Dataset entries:
──────────────────────────────
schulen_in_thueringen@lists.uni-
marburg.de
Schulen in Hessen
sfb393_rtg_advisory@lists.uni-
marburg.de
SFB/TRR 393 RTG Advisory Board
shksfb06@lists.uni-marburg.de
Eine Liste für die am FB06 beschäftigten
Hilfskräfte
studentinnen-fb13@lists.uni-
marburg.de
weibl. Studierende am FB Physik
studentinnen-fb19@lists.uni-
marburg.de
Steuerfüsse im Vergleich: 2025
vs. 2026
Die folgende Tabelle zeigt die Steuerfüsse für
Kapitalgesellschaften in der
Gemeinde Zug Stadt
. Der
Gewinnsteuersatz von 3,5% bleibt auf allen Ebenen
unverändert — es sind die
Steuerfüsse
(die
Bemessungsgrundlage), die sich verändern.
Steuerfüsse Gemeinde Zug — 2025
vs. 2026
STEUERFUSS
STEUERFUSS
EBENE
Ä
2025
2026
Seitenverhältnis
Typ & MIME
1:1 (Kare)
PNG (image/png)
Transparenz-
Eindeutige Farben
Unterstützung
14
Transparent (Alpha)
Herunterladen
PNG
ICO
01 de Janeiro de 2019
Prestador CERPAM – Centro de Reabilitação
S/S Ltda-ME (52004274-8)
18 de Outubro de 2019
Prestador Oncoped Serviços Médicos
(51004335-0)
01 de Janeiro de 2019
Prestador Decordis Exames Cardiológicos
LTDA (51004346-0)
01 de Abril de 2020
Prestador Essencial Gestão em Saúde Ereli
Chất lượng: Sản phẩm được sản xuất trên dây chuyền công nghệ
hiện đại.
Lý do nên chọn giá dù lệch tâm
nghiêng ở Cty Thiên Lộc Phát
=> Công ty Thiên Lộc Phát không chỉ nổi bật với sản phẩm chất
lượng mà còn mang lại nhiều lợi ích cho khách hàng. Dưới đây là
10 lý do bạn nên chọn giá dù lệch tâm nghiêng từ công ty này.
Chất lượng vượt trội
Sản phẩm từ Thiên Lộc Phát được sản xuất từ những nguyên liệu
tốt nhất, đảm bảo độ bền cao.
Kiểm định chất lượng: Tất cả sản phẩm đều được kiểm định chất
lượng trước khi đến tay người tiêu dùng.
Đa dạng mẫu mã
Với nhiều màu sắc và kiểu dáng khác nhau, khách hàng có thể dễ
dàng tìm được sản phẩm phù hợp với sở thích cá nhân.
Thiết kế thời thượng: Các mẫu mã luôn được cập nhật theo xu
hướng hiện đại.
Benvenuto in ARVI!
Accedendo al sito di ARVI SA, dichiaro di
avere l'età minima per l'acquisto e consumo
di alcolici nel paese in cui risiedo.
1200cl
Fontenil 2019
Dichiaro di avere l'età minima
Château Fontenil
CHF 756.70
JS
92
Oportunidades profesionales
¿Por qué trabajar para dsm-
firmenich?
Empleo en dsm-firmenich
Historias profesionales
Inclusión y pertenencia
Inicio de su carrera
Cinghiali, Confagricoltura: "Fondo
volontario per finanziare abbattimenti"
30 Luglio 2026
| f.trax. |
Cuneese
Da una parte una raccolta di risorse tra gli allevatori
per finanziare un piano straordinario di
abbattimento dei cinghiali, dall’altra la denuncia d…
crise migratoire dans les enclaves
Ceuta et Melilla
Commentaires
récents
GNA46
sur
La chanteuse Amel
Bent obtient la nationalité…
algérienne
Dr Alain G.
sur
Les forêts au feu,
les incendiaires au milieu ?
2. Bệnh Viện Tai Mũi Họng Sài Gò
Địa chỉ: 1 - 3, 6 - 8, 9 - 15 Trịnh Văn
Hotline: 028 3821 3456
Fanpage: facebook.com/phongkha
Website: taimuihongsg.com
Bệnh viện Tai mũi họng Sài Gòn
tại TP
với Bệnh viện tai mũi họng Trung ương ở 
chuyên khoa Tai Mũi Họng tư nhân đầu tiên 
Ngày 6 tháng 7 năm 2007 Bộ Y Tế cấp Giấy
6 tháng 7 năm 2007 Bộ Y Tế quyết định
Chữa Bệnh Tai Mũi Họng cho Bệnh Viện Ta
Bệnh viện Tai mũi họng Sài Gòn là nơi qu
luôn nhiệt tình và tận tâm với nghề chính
──────────────────────────────
● ABOUT THIS TASK
Reproduce the listing in full, substituting "Fornecedor" for every occurrence of "Prestador" and leaving all other text unchanged.

● ANSWER SPACE
schulen_in_thueringen@lists.uni-
marburg.de
Schulen in Hessen
sfb393_rtg_advisory@lists.uni-
marburg.de
SFB/TRR 393 RTG Advisory Board
shksfb06@lists.uni-marburg.de
Eine Liste für die am FB06 beschäftigten
Hilfskräfte
studentinnen-fb13@lists.uni-
marburg.de
weibl. Studierende am FB Physik
studentinnen-fb19@lists.uni-
marburg.de
Steuerfüsse im Vergleich: 2025
vs. 2026
Die folgende Tabelle zeigt die Steuerfüsse für
Kapitalgesellschaften in der
Gemeinde Zug Stadt
. Der
Gewinnsteuersatz von 3,5% bleibt auf allen Ebenen
unverändert — es sind die
Steuerfüsse
(die
Bemessungsgrundlage), die sich verändern.
Steuerfüsse Gemeinde Zug — 2025
vs. 2026
STEUERFUSS
STEUERFUSS
EBENE
Ä
2025
2026
Seitenverhältnis
Typ & MIME
1:1 (Kare)
PNG (image/png)
Transparenz-
Eindeutige Farben
Unterstützung
14
Transparent (Alpha)
Herunterladen
PNG
ICO
01 de Janeiro de 2019
Fornecedor CERPAM – Centro de Reabilitação
S/S Ltda-ME (52004274-8)
18 de Outubro de 2019
Fornecedor Oncoped Serviços Médicos
(51004335-0)
01 de Janeiro de 2019
Fornecedor Decordis Exames Cardiológicos
LTDA (51004346-0)
01 de Abril de 2020
Fornecedor Essencial Gestão em Saúde Ereli
Chất lượng: Sản phẩm được sản xuất trên dây chuyền công nghệ
hiện đại.
Lý do nên chọn giá dù lệch tâm
nghiêng ở Cty Thiên Lộc Phát
=> Công ty Thiên Lộc Phát không chỉ nổi bật với sản phẩm chất
lượng mà còn mang lại nhiều lợi ích cho khách hàng. Dưới đây là
10 lý do bạn nên chọn giá dù lệch tâm nghiêng từ công ty này.
Chất lượng vượt trội
Sản phẩm từ Thiên Lộc Phát được sản xuất từ những nguyên liệu
tốt nhất, đảm bảo độ bền cao.
Kiểm định chất lượng: Tất cả sản phẩm đều được kiểm định chất
lượng trước khi đến tay người tiêu dùng.
Đa dạng mẫu mã
Với nhiều màu sắc và kiểu dáng khác nhau, khách hàng có thể dễ
dàng tìm được sản phẩm phù hợp với sở thích cá nhân.
Thiết kế thời thượng: Các mẫu mã luôn được cập nhật theo xu
hướng hiện đại.
Benvenuto in ARVI!
Accedendo al sito di ARVI SA, dichiaro di
avere l'età minima per l'acquisto e consumo
di alcolici nel paese in cui risiedo.
1200cl
Fontenil 2019
Dichiaro di avere l'età minima
Château Fontenil
CHF 756.70
JS
92
Oportunidades profesionales
¿Por qué trabajar para dsm-
firmenich?
Empleo en dsm-firmenich
Historias profesionales
Inclusión y pertenencia
Inicio de su carrera
Cinghiali, Confagricoltura: "Fondo
volontario per finanziare abbattimenti"
30 Luglio 2026
| f.trax. |
Cuneese
Da una parte una raccolta di risorse tra gli allevatori
per finanziare un piano straordinario di
abbattimento dei cinghiali, dall’altra la denuncia d…
crise migratoire dans les enclaves
Ceuta et Melilla
Commentaires
récents
GNA46
sur
La chanteuse Amel
Bent obtient la nationalité…
algérienne
Dr Alain G.
sur
Les forêts au feu,
les incendiaires au milieu ?
2. Bệnh Viện Tai Mũi Họng Sài Gò
Địa chỉ: 1 - 3, 6 - 8, 9 - 15 Trịnh Văn
Hotline: 028 3821 3456
Fanpage: facebook.com/phongkha
Website: taimuihongsg.com
Bệnh viện Tai mũi họng Sài Gòn
tại TP
với Bệnh viện tai mũi họng Trung ương ở 
chuyên khoa Tai Mũi Họng tư nhân đầu tiên 
Ngày 6 tháng 7 năm 2007 Bộ Y Tế cấp Giấy
6 tháng 7 năm 2007 Bộ Y Tế quyết định
Chữa Bệnh Tai Mũi Họng cho Bệnh Viện Ta
Bệnh viện Tai mũi họng Sài Gòn là nơi qu
luôn nhiệt tình và tận tâm với nghề chính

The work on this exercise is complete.